Thursday, July 26, 2018

"A Whispered Name" by William Brodrick


You start to read a mystery, one in a series that you’ve been enjoying. You like the detective, you like the way the author writes, you like the interesting stories that are told. And as you begin reading the next book in the series, you discover you’re reading something else entirely. You keep looking for the mystery, the whodunit, and it doesn’t seem to be there. 

You realize as you read on – because you’re compelled to read on – that this is no mystery novel. Yes, it has the familiar detective – Father Anselm of Larkwood monastery in England. Yes, it has an air of mystery about it, because there is a mystery to be solved, or to describe it better, a 90-year-old enigma to be deciphered. And if it can be deciphered, it must also be understood.
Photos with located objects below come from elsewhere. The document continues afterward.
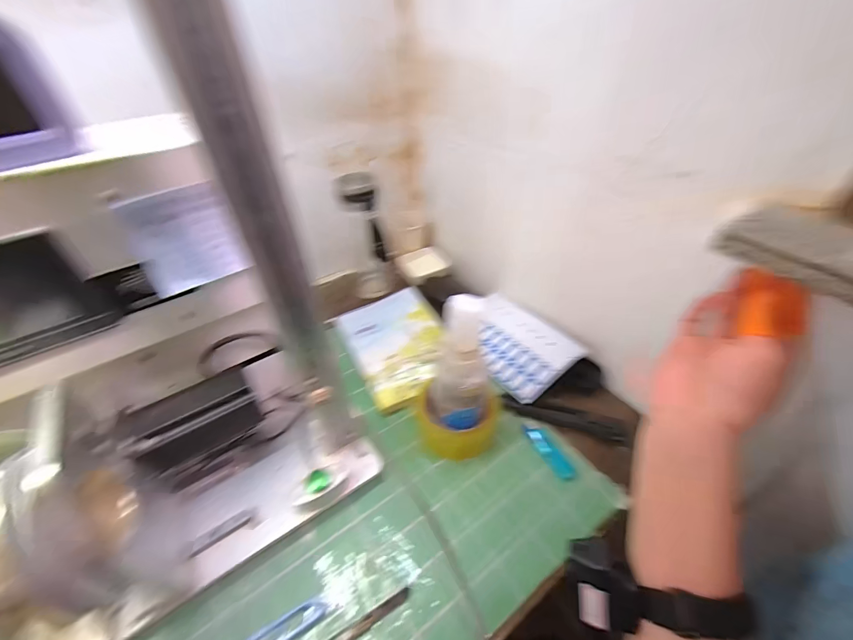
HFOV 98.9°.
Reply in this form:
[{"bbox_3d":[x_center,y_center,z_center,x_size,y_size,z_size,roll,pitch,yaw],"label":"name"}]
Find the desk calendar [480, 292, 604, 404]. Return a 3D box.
[{"bbox_3d":[0.139,0.038,0.531,0.119,0.053,0.184,-26,49,-23],"label":"desk calendar"}]

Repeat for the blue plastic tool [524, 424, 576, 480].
[{"bbox_3d":[0.150,0.158,0.445,0.024,0.006,0.076,-21,46,-19],"label":"blue plastic tool"}]

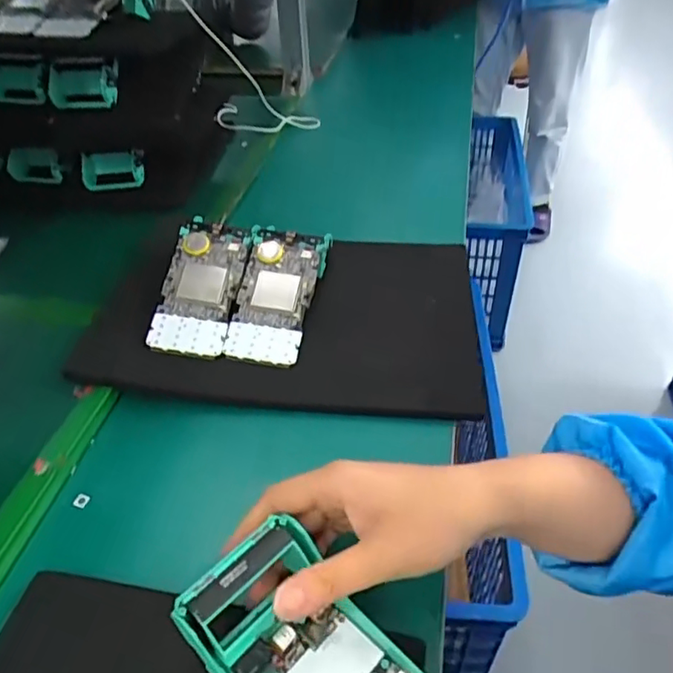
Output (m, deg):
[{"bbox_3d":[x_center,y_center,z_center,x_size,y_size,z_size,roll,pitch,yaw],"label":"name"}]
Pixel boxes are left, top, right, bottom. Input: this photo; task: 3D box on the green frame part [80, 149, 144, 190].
[{"bbox_3d":[-0.266,-0.196,0.686,0.077,0.044,0.025,1,-5,15],"label":"green frame part"}]

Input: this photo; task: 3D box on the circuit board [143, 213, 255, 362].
[{"bbox_3d":[-0.125,-0.049,0.530,0.067,0.008,0.141,11,61,-1],"label":"circuit board"}]

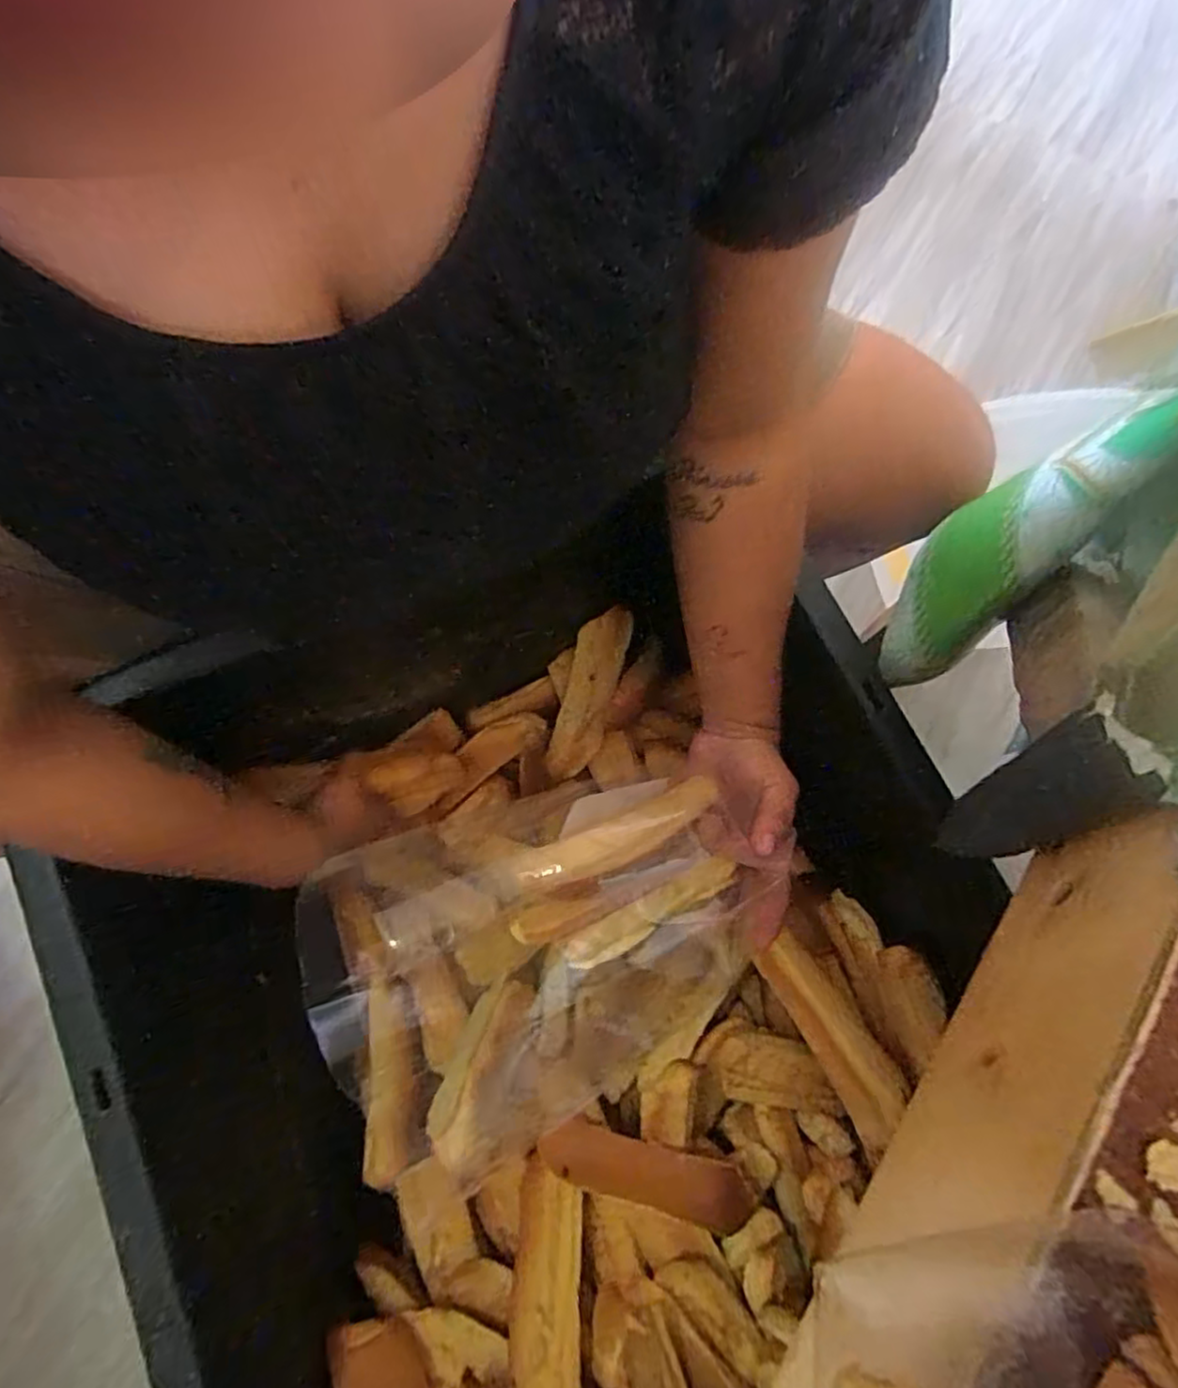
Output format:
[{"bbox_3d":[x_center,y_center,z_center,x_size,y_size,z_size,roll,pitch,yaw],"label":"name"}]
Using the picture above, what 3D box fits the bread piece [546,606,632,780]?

A Whispered Name by British-Canadian author William Brodrick is a stunning, serious, literary novel, one of the best I’ve read in years. I should have been prepared for it by the second Father Anselm mystery, The Gardens of the Dead, because that novel, too, broke the boundaries of the genre. But not to the extent of A Whispered Name, originally published in 2008.
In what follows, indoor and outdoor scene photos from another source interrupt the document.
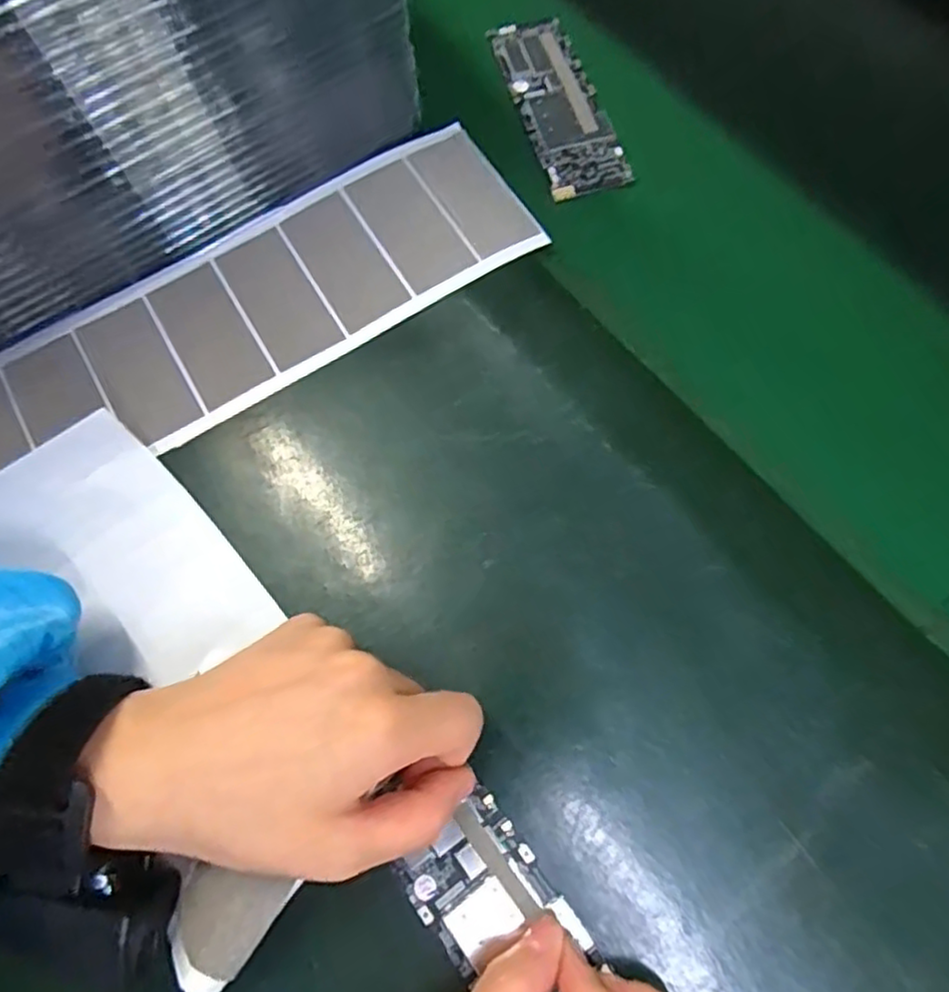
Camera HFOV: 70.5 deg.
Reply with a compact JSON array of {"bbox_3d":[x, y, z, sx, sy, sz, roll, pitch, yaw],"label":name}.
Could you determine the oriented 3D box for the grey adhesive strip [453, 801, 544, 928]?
[{"bbox_3d":[0.009,0.135,0.246,0.007,0.004,0.041,-37,75,-6],"label":"grey adhesive strip"}]

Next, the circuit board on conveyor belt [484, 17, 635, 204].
[{"bbox_3d":[0.046,-0.213,0.365,0.043,0.005,0.119,-17,74,-3],"label":"circuit board on conveyor belt"}]

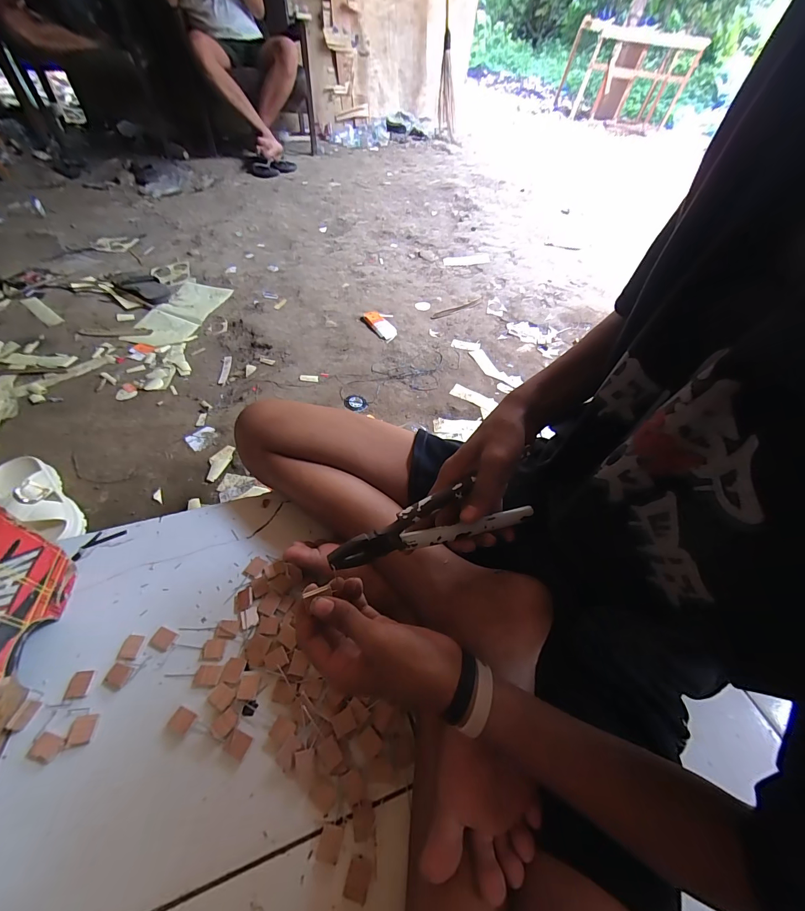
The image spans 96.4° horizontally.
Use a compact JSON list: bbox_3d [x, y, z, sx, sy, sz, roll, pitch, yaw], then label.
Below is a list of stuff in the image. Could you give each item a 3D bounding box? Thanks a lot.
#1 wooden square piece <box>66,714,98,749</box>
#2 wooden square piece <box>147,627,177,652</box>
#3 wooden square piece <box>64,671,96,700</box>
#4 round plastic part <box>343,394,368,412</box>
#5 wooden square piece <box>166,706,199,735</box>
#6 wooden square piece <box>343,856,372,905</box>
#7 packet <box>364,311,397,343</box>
[{"bbox_3d":[-0.325,0.278,0.364,0.022,0.004,0.026,-1,51,-8],"label":"wooden square piece"},{"bbox_3d":[-0.282,0.216,0.423,0.025,0.004,0.023,20,51,9],"label":"wooden square piece"},{"bbox_3d":[-0.348,0.246,0.388,0.023,0.004,0.025,-2,51,-9],"label":"wooden square piece"},{"bbox_3d":[-0.111,-0.124,0.854,0.052,0.008,0.052,1,53,-1],"label":"round plastic part"},{"bbox_3d":[-0.228,0.274,0.373,0.024,0.004,0.020,20,51,9],"label":"wooden square piece"},{"bbox_3d":[-0.039,0.371,0.315,0.019,0.004,0.026,13,51,4],"label":"wooden square piece"},{"bbox_3d":[-0.066,-0.387,1.063,0.054,0.013,0.149,-25,58,-20],"label":"packet"}]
Father Anselm, a former barrister, is tending his beehives at Larkwood. He’s approached by a woman and an old man, who ask him if he knew Father Herbert Moore, a member of Anselm’s Gilbertine Order and a founder of the monastery where Anselm lives and works. He did, but, as it turns out, not well, or not well enough. She tells him that if he didn’t know that Moore was an officer in World War I, then he wouldn’t know that Moore participated in a court martial of a young soldier named Joseph Flanigan. And she leaves.

Anselm, at the direction of his prior, begins to investigate. No one in the monastery apparently knew about Father Moore’s military service. Anselm must look farther afield, to old military records stored at Kew Gardens, diaries, and descendants of other officers. Each tidbit of information he’s able to glean comes with its own enigma.
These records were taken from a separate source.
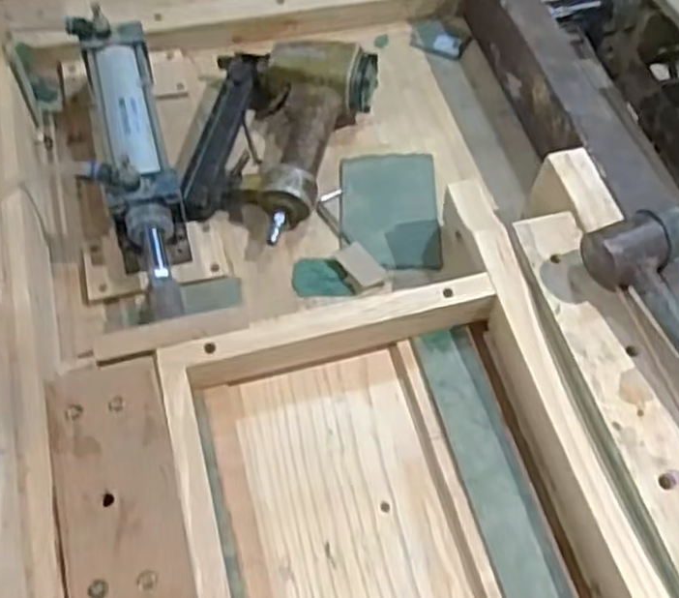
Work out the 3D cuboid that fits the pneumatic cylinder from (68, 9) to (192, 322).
[{"bbox_3d":[-0.178,-0.118,0.666,0.069,0.082,0.314,-11,61,-10],"label":"pneumatic cylinder"}]

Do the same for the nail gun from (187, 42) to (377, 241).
[{"bbox_3d":[-0.058,-0.154,0.722,0.153,0.062,0.213,12,59,3],"label":"nail gun"}]

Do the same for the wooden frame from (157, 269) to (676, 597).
[{"bbox_3d":[0.040,0.138,0.547,0.289,0.064,0.289,-12,61,-11],"label":"wooden frame"}]

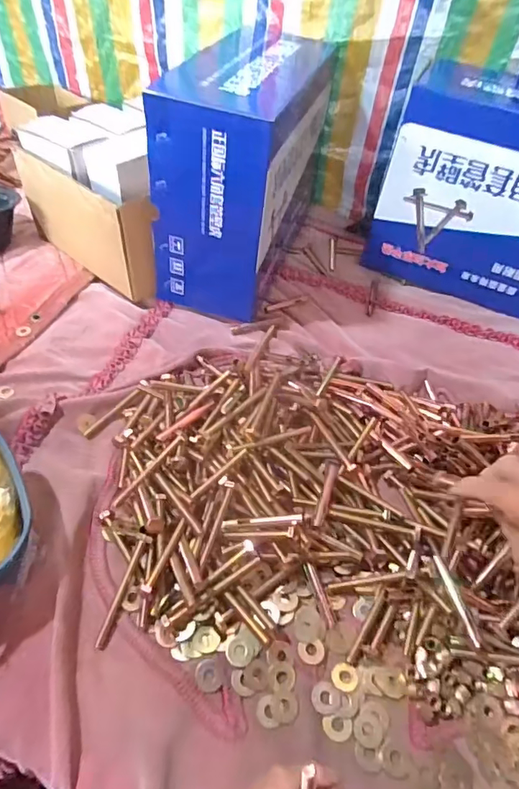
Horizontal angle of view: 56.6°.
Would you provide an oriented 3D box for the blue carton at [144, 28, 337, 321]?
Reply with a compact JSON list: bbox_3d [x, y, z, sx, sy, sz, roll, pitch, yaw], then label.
[{"bbox_3d":[-0.024,-0.376,0.792,0.198,0.299,0.419,14,49,6],"label":"blue carton"}]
The reader has a slight advantage over Father Anselm. Not only do we get the story of Anselm’s investigation, we also get the story of Herbert Moore as it unfolded at the time. The two lines of narrative move back and forth, until they finally converge. And what looks to be a fairly straightforward court martial during the Battle of Passchendaele in 1917 turns out to be anything but. And what happened in 1917 still has its clutches around the present.

William Brodrick
Brodrick was a friar in the Augustine order before he became a barrister and a writer. He’s written eight of the Father Anselm mysteries, with A Whispered Name winning the Crime Writers’ Association Gold Dagger Award in 2009. He lives in France. (And the Gilbertine Order was a real order of monks but was disbanded by Henry VIII during the dissolution of the monasteries in the 1530s.)

In the last 50 to 75 pages, there were few times I wasn’t moved to tears. I knew what had happened, and I knew why, in all of its convolutions. And when I finished, I knew I had read a story of substitution and redemption. 

A Whispered Name is a marvelous novel, a novel of war and family, national passions, bravery and cowardice and how the two may often be confused. And it's a novel about human decency surviving in the face of some of the worst conditions imaginable.